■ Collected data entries
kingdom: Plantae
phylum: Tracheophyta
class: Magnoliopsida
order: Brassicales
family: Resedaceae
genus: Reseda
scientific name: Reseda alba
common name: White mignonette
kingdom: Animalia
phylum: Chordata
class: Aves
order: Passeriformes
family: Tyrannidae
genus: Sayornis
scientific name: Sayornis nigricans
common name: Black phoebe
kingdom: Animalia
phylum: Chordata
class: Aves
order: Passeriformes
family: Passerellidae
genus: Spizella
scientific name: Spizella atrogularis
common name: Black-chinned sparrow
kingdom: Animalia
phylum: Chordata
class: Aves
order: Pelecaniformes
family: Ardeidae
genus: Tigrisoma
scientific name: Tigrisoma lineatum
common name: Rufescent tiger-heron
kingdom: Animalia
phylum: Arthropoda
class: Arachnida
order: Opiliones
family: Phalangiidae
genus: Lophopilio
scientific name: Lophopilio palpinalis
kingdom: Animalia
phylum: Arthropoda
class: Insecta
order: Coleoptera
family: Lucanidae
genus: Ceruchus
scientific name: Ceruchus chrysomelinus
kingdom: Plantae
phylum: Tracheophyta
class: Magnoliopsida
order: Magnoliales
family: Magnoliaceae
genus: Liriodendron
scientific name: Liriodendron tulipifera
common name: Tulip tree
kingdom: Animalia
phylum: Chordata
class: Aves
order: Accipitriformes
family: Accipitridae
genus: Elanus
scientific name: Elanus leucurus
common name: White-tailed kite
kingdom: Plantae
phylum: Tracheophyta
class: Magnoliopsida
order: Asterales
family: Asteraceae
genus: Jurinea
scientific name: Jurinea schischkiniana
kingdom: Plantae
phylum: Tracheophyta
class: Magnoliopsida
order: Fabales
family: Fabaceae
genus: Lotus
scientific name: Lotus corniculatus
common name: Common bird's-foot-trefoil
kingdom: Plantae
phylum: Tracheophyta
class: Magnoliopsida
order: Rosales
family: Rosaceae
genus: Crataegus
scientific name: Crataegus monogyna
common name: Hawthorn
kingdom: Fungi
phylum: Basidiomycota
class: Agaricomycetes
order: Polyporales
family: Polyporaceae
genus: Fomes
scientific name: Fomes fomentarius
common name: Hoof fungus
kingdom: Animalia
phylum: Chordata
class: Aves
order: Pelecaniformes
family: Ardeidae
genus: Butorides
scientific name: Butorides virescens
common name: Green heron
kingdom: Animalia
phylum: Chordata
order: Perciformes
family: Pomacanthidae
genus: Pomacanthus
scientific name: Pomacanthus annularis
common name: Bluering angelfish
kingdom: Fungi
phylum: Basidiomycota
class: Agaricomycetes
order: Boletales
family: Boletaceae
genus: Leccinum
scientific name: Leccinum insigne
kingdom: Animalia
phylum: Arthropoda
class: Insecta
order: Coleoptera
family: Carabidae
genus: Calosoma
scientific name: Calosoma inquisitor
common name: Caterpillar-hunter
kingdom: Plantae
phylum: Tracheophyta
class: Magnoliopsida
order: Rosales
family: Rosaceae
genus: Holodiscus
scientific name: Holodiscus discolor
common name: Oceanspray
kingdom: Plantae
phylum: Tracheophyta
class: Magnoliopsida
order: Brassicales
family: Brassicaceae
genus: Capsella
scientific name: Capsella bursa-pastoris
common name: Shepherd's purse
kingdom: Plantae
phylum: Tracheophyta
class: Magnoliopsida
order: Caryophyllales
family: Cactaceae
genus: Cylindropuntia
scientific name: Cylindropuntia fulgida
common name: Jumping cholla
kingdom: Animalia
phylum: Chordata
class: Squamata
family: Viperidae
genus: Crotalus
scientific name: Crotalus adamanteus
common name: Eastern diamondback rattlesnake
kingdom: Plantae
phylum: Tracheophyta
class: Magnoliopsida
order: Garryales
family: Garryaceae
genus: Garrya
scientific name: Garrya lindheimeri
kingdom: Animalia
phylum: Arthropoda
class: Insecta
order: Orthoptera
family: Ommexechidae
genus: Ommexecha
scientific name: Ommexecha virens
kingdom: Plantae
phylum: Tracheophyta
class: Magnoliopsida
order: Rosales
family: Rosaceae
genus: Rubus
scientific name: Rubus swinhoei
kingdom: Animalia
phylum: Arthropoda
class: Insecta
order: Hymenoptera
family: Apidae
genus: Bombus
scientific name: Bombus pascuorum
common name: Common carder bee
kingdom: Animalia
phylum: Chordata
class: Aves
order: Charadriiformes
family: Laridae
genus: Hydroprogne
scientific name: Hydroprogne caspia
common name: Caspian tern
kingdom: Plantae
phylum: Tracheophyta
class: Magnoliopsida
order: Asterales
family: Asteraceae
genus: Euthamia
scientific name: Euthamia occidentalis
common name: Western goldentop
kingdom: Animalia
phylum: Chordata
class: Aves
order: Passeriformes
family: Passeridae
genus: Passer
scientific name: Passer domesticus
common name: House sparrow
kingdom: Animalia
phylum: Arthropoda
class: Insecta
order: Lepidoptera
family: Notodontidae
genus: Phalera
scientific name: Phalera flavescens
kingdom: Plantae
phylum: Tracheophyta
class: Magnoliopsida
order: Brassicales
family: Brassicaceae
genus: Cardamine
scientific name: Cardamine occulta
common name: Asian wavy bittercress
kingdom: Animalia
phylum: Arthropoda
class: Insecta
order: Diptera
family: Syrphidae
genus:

■ Aim of the exercise
Put the lines of the records, from the line containing "scientific name: Passer domesticus" through the end of the records, into a Markdown table with the columns Row and Line. Give each line a row number and leave out any blank lines.

■ Correct result
| Row | Line |
|---|---|
| 1 | scientific name: Passer domesticus |
| 2 | common name: House sparrow |
| 3 | kingdom: Animalia |
| 4 | phylum: Arthropoda |
| 5 | class: Insecta |
| 6 | order: Lepidoptera |
| 7 | family: Notodontidae |
| 8 | genus: Phalera |
| 9 | scientific name: Phalera flavescens |
| 10 | kingdom: Plantae |
| 11 | phylum: Tracheophyta |
| 12 | class: Magnoliopsida |
| 13 | order: Brassicales |
| 14 | family: Brassicaceae |
| 15 | genus: Cardamine |
| 16 | scientific name: Cardamine occulta |
| 17 | common name: Asian wavy bittercress |
| 18 | kingdom: Animalia |
| 19 | phylum: Arthropoda |
| 20 | class: Insecta |
| 21 | order: Diptera |
| 22 | family: Syrphidae |
| 23 | genus: |